Une analyse que partage Ali Hassan Chit, agriculteur du village frontalier de Kfar Kila, aujourd’hui déplacé à Daraiya, dans la région du Chouf. «J’ai grandi lors de la première occupation, c’était autre chose. Les soldats israéliens passaient dans nos villages, mais on vivait relativement normalement. Alors qu’aujourd’hui, ils n’ont laissé aucun habitant, aucune maison», dit-il à Reporterre en observant, du balcon de l’appartement qu’il loue avec sa famille, les sommets du mont Liban qui s’étendent au loin sous le soleil couchant. «Cette vue est belle, elle me rappelle celle de Kfar Kila, d’où nous voyions le mont Hermon et les plaines agricoles», soupire-t-il avec mélancolie.

Ali et sa famille possédaient, le long de la frontière, cinq hectares de terres agricoles sur lesquels ils faisaient pousser blé, oignons, aubergines, courgettes, pois chiches, corètes potagères, possédaient une cinquantaine de moutons, et surtout cent oliviers centenaires. «Ils ont été plantés par mon arrière-grand-père et il fallait quatre personnes pour les entourer de leurs bras. Nous en prenions soin comme de nos enfants», se souvient-il. Aujourd’hui, il ne reste plus que des troncs calcinés et de la poussière.

Ali Chit, agriculteur originaire du village frontalier de Kfar Kila, continue de cultiver autour de la maison qu’il loue en exil à Daraya. PHILIPPE PERNOT

Dès octobre 2023, Ali a fui avec sa famille à Beyrouth après une série de bombardements «cauchemardesques», revenant à Kfar Kila seulement en février 2025. Reporterre l’avait rencontré alors qu’il reconstruisait sa maison et redonnait vie à ses champs en jachère. Las, les menaces des drones israéliens et les frappes répétées l’ont poussé à abandonner.
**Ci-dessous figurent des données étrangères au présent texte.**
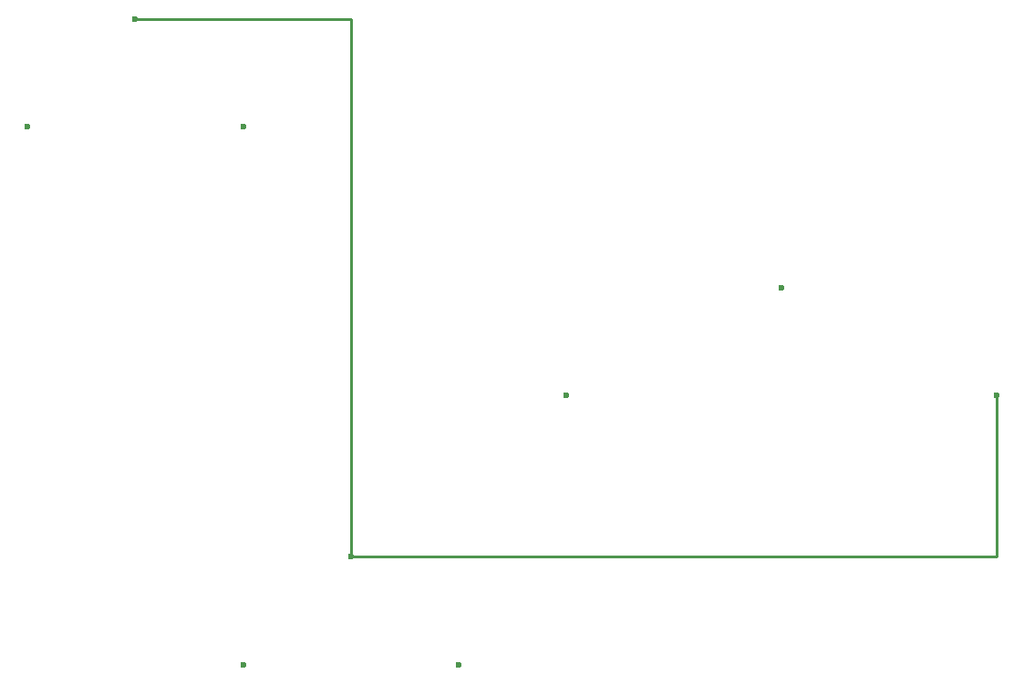
<source format=gtl>
G04 Created with the python gerber_writer 0.4.3.3*
G04 #@! TF.CreationDate,2024-09-25T19:14:25.001587*
G04 #@! TF.FileFunction,Copper,L1,Top,Signal*
G04 #@! TF.FilePolarity,Positive*
G04 #@! TF.GenerationSoftware,Devices-Lab,MakeDevice,0.1*
%MOMM*%
%FSLAX36Y36*%
G75*
G04 #@! TA.AperFunction,Conductor*
G04 #@! TAShape,Circle,0.254*
%ADD10C,0.254*%
G04 #@! TD*
G04 #@! TA.AperFunction,ViaPad*
G04 #@! TAShape,Circle,0.6*
%ADD11C,0.6*%
G04 #@! TD*
%LPD*%
D10*
X-15000000Y-15000000D02*
G01*
X-15000000Y35000000D01*
X-35000000Y35000000D01*
X-15000000Y-15000000D02*
X45000000Y-15000000D01*
X45000000Y0D01*
D11*
X-15000000Y-15000000D03*
X-35000000Y35000000D03*
X45000000Y0D03*
X-5000000Y-25000000D03*
X-25000000Y25000000D03*
X5000000Y0D03*
X-25000000Y-25000000D03*
X-45000000Y25000000D03*
X25000000Y10000000D03*
M02*
</source>
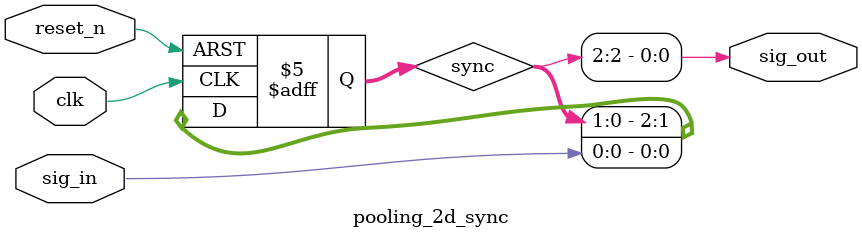
<source format=v>
module pooling_2d_sync
     #(parameter ACTIVE_HIGH=1 // 1: high-input cause hihg-output
               , CYCLES=2)
(
       input  wire        reset_n
     , input  wire        clk
     , input  wire        sig_in
     , output wire        sig_out
);
   //---------------------------------------------------------------------------
   localparam INIT_VALUE=(ACTIVE_HIGH[0]==1'b1) ? 'b0 : 'b1;
   //---------------------------------------------------------------------------
   reg [CYCLES:0] sync={CYCLES+1{INIT_VALUE[0]}};
   //---------------------------------------------------------------------------
   integer idx;
   always @ (posedge clk or negedge reset_n) begin
   if (reset_n==1'b0) begin
       sync <= {CYCLES+1{INIT_VALUE[0]}};
   end else begin
       sync[0] <= sig_in;
       for (idx=1; idx<=CYCLES; idx=idx+1) begin
            sync[idx] <= sync[idx-1];
       end
   end // if
   end // always
   //---------------------------------------------------------------------------
   assign sig_out = sync[CYCLES];
   //---------------------------------------------------------------------------
endmodule
//------------------------------------------------------------------------------
// Revision History
//
// 2021.06.10: Started by Ando Ki (andoki@gmail.com)
//------------------------------------------------------------------------------

</source>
Il n’a pas revu sa terre depuis lors, mais les images satellites sont éloquente: «Il ne reste maintenant que quelques arbres épars et des ruines. Ils sont venus avec des pelleteuses et des boules de démolition pour achever le travail», explique-t-il.
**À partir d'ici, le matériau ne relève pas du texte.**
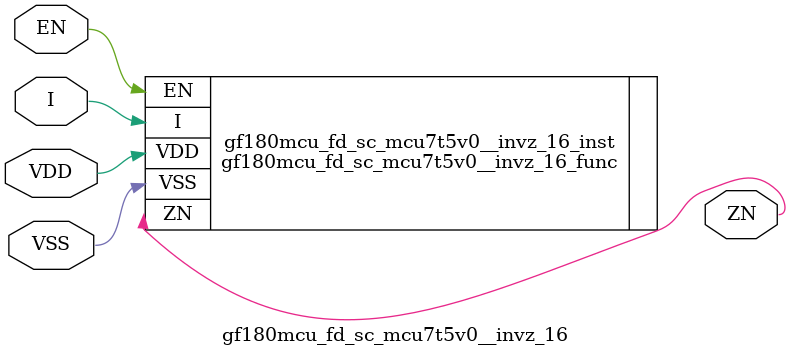
<source format=v>

module gf180mcu_fd_sc_mcu7t5v0__invz_16( EN, I, ZN, VDD, VSS );
input EN, I;
inout VDD, VSS;
output ZN;

   `ifdef FUNCTIONAL  //  functional //

	gf180mcu_fd_sc_mcu7t5v0__invz_16_func gf180mcu_fd_sc_mcu7t5v0__invz_16_behav_inst(.EN(EN),.I(I),.ZN(ZN),.VDD(VDD),.VSS(VSS));

   `else

	gf180mcu_fd_sc_mcu7t5v0__invz_16_func gf180mcu_fd_sc_mcu7t5v0__invz_16_inst(.EN(EN),.I(I),.ZN(ZN),.VDD(VDD),.VSS(VSS));

	// spec_gates_begin


	// spec_gates_end



   specify

	// specify_block_begin

	// comb arc EN --> ZN
	 (EN => ZN) = (1.0,1.0);

	// comb arc I --> ZN
	 (I => ZN) = (1.0,1.0);

	// specify_block_end

   endspecify

   `endif

endmodule

</source>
Kfar Kila est en effet l’une des localités sacrifiées, totalement anéanties par les bombardements israéliens le long de la frontière. «Nous avons été l’un des premiers villages détruits, et personne n’a rien fait, alors Israël a continué à avancer jusqu’au Litani», critique Ali, tandis qu’il récolte des concombres dans le potager qui entoure sa maison d’exil. Il ne lui reste que ces quelques plants de légumes d’été qu’il vend aux voisin·es – «une manière de rester connectés à la terre», et l’espoir de retrouver son village, un jour.